The results of PSM model analysis showed that participation in moderate physical activity increased the probability of successful ageing among the elderly by 0.76–0.78% (P < 0.001), while participation in vigorous and mild physical activities had no significant effect on successful ageing (P > 0.05). The results of the three matching methods were roughly the same, indicating that the results had good robustness (Table 5).
Parameters of the successful aging components
Table 6 showed the parameters of the successful aging components by the nearest neighbour matching within the calliper. Participation in moderate-intensity activity had a statistically significant effect on major disease, physical function, social activity participation, and life satisfaction in older adults (P < 0.05), whereas participation in mild-intensity activity had no significant effect on all aspects of successful aging (P > 0.05). Participation in vigorous physical activity increased the probability of good physical function among the elderly by 8.71% (P < 0.001), which was greater than the effect of moderate-intensity activity (5.77%).
This study used wave 4 data of CHARLS (a nationally representative sample of older Chinese) to explore the causal effects of different intensities of physical exercise on successful ageing. We adopted the PSM method to solve the bias estimation caused by non-randomized studies and control various confounding factors.

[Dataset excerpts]
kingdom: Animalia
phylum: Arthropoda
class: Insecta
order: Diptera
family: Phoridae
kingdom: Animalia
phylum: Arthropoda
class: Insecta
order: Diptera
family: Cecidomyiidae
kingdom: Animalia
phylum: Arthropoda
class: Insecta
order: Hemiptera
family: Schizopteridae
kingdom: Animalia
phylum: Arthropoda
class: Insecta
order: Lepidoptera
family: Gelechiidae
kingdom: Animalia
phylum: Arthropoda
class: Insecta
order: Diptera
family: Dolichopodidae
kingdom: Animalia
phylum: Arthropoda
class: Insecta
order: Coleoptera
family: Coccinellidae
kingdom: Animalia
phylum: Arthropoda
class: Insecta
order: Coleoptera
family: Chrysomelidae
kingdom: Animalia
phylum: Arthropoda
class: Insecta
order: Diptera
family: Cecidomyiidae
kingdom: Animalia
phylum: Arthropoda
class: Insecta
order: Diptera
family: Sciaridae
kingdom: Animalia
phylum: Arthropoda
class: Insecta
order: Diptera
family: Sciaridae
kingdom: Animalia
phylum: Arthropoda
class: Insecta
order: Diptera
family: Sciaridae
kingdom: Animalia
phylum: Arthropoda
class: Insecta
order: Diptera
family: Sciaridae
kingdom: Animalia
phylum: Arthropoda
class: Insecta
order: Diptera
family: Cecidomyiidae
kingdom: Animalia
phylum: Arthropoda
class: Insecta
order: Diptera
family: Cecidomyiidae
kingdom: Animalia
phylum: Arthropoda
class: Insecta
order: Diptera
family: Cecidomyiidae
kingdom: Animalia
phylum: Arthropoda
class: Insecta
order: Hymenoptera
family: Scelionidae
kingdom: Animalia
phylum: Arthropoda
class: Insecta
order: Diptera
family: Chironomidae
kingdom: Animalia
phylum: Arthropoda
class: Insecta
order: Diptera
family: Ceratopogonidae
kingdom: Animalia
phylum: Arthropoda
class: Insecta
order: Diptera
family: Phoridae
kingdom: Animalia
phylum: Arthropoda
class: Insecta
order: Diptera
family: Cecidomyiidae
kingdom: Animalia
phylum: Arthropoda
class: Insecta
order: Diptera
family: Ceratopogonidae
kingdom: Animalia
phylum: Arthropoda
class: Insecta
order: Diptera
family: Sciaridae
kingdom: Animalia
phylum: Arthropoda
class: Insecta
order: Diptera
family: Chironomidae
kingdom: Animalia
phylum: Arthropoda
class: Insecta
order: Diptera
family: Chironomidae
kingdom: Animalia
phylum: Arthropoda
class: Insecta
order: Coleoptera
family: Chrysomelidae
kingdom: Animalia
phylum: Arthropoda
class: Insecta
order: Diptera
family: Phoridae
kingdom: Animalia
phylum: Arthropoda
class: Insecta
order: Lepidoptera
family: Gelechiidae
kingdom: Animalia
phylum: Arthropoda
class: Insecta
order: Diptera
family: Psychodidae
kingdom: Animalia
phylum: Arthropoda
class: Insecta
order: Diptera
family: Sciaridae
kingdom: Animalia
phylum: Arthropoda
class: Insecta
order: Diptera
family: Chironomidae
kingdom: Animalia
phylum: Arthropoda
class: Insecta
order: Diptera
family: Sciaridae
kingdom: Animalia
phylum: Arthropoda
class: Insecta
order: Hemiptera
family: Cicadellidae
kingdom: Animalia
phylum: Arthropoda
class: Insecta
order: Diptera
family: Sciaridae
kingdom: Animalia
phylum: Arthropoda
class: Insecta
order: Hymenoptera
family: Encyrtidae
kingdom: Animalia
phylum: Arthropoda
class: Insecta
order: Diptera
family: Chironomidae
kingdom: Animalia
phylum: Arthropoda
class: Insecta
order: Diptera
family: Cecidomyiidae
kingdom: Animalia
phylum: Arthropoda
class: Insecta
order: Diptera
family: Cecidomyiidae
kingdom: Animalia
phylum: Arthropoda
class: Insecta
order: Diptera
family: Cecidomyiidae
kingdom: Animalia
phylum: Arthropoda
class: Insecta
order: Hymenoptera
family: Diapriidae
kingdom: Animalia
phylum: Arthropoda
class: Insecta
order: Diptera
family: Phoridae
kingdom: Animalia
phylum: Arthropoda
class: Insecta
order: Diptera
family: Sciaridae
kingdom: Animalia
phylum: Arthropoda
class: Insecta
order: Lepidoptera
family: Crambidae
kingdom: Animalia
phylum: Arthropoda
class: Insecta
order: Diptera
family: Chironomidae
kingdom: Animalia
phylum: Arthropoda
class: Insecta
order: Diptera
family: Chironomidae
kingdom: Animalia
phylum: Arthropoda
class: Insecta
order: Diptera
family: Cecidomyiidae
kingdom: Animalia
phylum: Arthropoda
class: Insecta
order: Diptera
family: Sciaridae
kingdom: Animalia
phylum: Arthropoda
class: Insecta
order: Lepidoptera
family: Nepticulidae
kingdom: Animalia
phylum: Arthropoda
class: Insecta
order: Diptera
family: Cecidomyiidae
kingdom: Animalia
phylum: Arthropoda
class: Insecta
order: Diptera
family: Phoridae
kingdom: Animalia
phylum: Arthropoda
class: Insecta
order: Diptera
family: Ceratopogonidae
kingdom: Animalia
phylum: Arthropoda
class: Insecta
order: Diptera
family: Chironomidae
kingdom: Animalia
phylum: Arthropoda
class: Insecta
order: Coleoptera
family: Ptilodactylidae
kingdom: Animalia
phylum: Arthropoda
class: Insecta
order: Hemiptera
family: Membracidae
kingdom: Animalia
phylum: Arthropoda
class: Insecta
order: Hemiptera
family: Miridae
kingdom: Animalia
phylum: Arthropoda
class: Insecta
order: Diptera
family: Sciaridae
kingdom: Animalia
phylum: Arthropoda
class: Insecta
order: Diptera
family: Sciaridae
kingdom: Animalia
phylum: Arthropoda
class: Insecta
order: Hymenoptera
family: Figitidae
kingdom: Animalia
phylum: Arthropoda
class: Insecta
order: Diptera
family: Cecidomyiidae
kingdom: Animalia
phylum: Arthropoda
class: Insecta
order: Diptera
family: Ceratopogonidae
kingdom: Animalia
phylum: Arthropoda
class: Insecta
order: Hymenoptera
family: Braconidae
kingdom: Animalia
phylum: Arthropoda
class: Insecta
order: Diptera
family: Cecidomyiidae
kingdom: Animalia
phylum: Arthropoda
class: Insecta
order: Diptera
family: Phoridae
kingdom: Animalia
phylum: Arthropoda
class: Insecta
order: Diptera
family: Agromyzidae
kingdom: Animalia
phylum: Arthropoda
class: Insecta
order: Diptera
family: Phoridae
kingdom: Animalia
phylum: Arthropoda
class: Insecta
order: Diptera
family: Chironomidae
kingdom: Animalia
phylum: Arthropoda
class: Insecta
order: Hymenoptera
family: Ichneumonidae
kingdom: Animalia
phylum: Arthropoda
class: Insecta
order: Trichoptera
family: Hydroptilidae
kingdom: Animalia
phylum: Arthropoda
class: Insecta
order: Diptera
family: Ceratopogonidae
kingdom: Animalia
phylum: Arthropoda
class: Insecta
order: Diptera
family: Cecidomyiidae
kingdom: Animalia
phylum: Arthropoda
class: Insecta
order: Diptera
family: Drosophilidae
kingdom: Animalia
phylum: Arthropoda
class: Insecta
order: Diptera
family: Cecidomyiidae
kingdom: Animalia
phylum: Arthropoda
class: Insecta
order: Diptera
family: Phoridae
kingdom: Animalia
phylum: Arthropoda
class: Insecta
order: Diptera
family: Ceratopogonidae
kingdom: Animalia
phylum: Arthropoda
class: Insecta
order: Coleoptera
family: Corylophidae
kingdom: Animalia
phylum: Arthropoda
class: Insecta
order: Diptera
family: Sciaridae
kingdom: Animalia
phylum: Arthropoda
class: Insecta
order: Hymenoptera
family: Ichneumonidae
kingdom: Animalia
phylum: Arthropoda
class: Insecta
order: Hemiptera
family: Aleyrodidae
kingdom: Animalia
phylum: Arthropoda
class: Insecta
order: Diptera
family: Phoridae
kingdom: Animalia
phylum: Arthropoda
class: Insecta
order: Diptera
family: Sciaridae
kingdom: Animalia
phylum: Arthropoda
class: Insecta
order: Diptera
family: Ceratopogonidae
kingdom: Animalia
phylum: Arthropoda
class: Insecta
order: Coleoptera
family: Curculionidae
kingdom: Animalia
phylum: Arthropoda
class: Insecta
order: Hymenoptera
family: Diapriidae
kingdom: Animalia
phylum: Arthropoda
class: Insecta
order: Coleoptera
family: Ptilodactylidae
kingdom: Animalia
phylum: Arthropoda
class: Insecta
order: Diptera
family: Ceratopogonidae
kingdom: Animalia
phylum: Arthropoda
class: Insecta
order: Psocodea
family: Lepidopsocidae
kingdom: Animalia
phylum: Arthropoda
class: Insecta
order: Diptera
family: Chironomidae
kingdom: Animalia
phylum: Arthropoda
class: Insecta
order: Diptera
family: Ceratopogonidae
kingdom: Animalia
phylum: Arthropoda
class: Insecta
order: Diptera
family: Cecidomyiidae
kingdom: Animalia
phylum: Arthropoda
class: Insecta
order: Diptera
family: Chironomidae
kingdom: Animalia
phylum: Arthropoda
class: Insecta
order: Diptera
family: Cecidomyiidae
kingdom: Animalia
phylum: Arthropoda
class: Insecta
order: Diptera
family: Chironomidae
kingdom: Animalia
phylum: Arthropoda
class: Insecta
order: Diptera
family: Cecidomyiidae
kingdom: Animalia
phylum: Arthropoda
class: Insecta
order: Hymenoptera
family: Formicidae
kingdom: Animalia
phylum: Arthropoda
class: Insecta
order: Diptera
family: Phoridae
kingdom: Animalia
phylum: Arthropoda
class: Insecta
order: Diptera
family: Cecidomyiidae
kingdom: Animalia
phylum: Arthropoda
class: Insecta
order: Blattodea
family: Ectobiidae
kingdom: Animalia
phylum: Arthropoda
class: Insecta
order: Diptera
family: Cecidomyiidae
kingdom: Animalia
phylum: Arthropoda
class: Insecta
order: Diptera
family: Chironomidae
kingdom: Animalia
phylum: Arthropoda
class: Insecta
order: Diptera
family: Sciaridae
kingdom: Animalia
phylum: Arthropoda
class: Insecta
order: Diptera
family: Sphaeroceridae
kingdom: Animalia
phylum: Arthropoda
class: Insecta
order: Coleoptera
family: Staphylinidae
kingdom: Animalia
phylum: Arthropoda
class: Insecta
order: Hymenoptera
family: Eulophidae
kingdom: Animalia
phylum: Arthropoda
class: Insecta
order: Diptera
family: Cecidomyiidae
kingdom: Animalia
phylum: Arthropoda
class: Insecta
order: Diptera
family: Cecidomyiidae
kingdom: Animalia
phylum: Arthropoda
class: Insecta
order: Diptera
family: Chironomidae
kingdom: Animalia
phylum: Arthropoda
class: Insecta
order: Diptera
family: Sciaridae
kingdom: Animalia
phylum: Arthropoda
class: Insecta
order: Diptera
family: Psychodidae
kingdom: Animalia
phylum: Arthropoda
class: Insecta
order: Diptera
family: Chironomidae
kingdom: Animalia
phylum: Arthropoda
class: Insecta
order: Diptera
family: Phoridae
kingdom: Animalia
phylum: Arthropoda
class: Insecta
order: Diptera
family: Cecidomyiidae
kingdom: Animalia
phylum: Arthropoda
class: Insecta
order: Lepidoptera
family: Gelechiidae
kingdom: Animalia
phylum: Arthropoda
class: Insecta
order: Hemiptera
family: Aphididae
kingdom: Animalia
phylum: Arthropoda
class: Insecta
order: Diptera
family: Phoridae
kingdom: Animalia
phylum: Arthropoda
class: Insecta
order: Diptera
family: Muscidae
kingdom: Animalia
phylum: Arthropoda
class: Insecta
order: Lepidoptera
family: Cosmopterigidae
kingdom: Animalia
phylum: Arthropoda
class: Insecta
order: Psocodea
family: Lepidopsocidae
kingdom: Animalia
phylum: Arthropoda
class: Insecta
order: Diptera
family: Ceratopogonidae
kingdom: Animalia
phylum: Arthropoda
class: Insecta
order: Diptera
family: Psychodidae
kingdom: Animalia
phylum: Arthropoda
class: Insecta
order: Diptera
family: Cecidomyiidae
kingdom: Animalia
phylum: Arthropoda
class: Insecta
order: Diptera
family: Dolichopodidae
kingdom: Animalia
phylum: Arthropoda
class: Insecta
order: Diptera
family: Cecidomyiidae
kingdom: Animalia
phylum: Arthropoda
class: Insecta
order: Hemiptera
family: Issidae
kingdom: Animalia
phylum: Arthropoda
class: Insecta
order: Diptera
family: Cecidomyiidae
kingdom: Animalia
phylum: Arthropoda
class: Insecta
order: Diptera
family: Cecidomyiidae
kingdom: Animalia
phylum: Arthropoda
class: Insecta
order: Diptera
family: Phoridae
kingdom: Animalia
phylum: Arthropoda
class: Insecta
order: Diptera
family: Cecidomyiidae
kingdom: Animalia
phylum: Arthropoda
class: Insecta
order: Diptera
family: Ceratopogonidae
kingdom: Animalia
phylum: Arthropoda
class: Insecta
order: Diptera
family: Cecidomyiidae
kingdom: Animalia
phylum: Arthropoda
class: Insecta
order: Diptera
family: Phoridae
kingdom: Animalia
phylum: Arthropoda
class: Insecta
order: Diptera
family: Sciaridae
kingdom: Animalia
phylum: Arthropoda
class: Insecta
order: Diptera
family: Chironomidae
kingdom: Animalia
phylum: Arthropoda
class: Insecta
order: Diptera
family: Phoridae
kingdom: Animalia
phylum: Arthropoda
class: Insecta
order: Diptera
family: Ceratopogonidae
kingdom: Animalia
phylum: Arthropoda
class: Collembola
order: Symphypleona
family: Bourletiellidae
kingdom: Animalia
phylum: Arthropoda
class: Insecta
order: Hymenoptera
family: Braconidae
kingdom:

▶ _Instructions_
**1)** In the excerpt on physical activity and successful aging, rewrite the paragraph beginning "Table 6 showed the parameters" as a short bulleted list that keeps its main facts.
**2)** According to the excerpt on physical activity and successful aging, which wave of CHARLS data did the study use?

▶ _Solutions_
**1)**
- Table 6 gives the parameters of the successful aging components, using nearest neighbour matching within the calliper.
- Moderate-intensity activity had a statistically significant effect (P < 0.05) on major disease, physical function, social activity participation, and life satisfaction in older adults.
- Mild-intensity activity had no significant effect on any aspect of successful aging (P > 0.05).
- Vigorous physical activity raised the probability of good physical function among the elderly by 8.71% (P < 0.001). This was more than the effect of moderate-intensity activity (5.77%).

**2)** Wave 4.